**Completa lo siguiente**
1. ¿A qué filósofo cita el texto sobre la interpretación del hombre y la trascendencia?
2. Prosigue el texto sobre la interpretación del hombre y la trascendencia a partir de su última oración.

**Texto proporcionado**
25 de marzo de 2019
por
Juan Ángel Alvarado
Es necesario desde un punto de vista
siempre singular porque la objetividad fue sólo una ilusión del positivismo
científico que hoy sería imposible interpretar al hombre y su historia sino
dejamos atrás esos conceptos de otra época del pasado "esplendoroso".
Una cosa, una doctrina, una persona, una
poesía, nos sugiere el filósofo italiano Nicola Abbagnano, pueden valer como
símbolos o cifras de la trascendencia, pero, puesto que no valen como tales si
yo no los interpreto y puesto que no puedo interpretarlos sino es partiendo de
lo que yo mismo soy toda cifra o símbolo interpretado por la existencia es una
continuación de que la existencia no puede ser sino lo que es.

**Datos**
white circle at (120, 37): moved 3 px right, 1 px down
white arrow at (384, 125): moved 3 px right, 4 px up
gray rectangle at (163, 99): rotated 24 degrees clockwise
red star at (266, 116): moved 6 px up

**Respuestas finales**
1. Al filósofo italiano Nicola Abbagnano.

2.
El estar siempre en una situación
determinada, el no poder vivir su lucha y dolor, el deber tomar sobre si la
culpa y el estar destinado a la muerte son situaciones límites en las cuales
indiviualmente la trascendencia está presente bajo la forma de la imposibilidad
en que el hombre se encuentra de superarlas.
Ciertamente, en el naufragio total de todas
sus posibilidades, el hombre no puede encontrar más que resignación y silencio
constituyendo una paz que no es ilusoria porque se funda en la certeza del ser
que se ha revelado en su necesidad. Tal como diría el filósofo alemán Karl
Jaspers "es la certeza de una necesidad incomprensible frente a la cual no se
puede hacer otra cosa que inclinar silenciosamente la cabeza y resignarse.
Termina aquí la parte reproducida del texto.